__WHAT YOU SHOULD DO__.
Could you write out all of the data again, word for word?

__MATERIAL TO PROCESS__.

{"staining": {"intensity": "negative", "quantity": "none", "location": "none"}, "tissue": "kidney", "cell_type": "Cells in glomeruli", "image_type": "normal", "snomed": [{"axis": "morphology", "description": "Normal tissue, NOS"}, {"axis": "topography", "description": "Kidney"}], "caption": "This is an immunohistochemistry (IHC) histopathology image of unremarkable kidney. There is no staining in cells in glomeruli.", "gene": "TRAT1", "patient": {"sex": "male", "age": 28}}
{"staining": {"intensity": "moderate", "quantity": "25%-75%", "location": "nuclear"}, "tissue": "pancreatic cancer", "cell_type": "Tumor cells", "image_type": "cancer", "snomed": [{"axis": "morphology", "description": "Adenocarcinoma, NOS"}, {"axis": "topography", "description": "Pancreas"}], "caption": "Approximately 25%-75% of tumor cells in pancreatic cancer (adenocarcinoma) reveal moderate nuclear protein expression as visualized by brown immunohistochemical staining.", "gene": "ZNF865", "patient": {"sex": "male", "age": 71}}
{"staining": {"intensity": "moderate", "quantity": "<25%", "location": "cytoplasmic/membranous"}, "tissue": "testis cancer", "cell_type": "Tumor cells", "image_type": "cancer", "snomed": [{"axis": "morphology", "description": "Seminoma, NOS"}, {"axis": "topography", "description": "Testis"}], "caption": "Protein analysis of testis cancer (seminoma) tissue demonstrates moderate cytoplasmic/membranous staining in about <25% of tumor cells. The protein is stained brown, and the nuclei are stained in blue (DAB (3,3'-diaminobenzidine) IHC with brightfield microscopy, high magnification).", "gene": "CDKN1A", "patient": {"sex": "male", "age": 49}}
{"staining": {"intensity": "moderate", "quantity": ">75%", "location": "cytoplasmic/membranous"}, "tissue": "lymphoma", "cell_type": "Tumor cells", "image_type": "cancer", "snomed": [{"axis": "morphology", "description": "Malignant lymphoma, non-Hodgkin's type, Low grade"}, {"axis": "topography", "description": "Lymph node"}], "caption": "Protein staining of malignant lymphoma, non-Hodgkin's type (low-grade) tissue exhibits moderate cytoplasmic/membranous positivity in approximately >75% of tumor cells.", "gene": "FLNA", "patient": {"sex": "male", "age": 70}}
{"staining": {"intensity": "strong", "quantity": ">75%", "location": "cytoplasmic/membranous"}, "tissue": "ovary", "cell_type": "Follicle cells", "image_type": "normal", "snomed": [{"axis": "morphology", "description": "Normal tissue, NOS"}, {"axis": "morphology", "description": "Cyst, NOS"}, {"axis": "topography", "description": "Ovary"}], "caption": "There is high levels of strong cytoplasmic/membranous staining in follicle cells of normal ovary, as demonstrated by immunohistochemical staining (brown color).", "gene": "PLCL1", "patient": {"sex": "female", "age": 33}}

__ANSWER SPACE__.
{"staining": {"intensity": "negative", "quantity": "none", "location": "none"}, "tissue": "kidney", "cell_type": "Cells in glomeruli", "image_type": "normal", "snomed": [{"axis": "morphology", "description": "Normal tissue, NOS"}, {"axis": "topography", "description": "Kidney"}], "caption": "This is an immunohistochemistry (IHC) histopathology image of unremarkable kidney. There is no staining in cells in glomeruli.", "gene": "TRAT1", "patient": {"sex": "male", "age": 28}}
{"staining": {"intensity": "moderate", "quantity": "25%-75%", "location": "nuclear"}, "tissue": "pancreatic cancer", "cell_type": "Tumor cells", "image_type": "cancer", "snomed": [{"axis": "morphology", "description": "Adenocarcinoma, NOS"}, {"axis": "topography", "description": "Pancreas"}], "caption": "Approximately 25%-75% of tumor cells in pancreatic cancer (adenocarcinoma) reveal moderate nuclear protein expression as visualized by brown immunohistochemical staining.", "gene": "ZNF865", "patient": {"sex": "male", "age": 71}}
{"staining": {"intensity": "moderate", "quantity": "<25%", "location": "cytoplasmic/membranous"}, "tissue": "testis cancer", "cell_type": "Tumor cells", "image_type": "cancer", "snomed": [{"axis": "morphology", "description": "Seminoma, NOS"}, {"axis": "topography", "description": "Testis"}], "caption": "Protein analysis of testis cancer (seminoma) tissue demonstrates moderate cytoplasmic/membranous staining in about <25% of tumor cells. The protein is stained brown, and the nuclei are stained in blue (DAB (3,3'-diaminobenzidine) IHC with brightfield microscopy, high magnification).", "gene": "CDKN1A", "patient": {"sex": "male", "age": 49}}
{"staining": {"intensity": "moderate", "quantity": ">75%", "location": "cytoplasmic/membranous"}, "tissue": "lymphoma", "cell_type": "Tumor cells", "image_type": "cancer", "snomed": [{"axis": "morphology", "description": "Malignant lymphoma, non-Hodgkin's type, Low grade"}, {"axis": "topography", "description": "Lymph node"}], "caption": "Protein staining of malignant lymphoma, non-Hodgkin's type (low-grade) tissue exhibits moderate cytoplasmic/membranous positivity in approximately >75% of tumor cells.", "gene": "FLNA", "patient": {"sex": "male", "age": 70}}
{"staining": {"intensity": "strong", "quantity": ">75%", "location": "cytoplasmic/membranous"}, "tissue": "ovary", "cell_type": "Follicle cells", "image_type": "normal", "snomed": [{"axis": "morphology", "description": "Normal tissue, NOS"}, {"axis": "morphology", "description": "Cyst, NOS"}, {"axis": "topography", "description": "Ovary"}], "caption": "There is high levels of strong cytoplasmic/membranous staining in follicle cells of normal ovary, as demonstrated by immunohistochemical staining (brown color).", "gene": "PLCL1", "patient": {"sex": "female", "age": 33}}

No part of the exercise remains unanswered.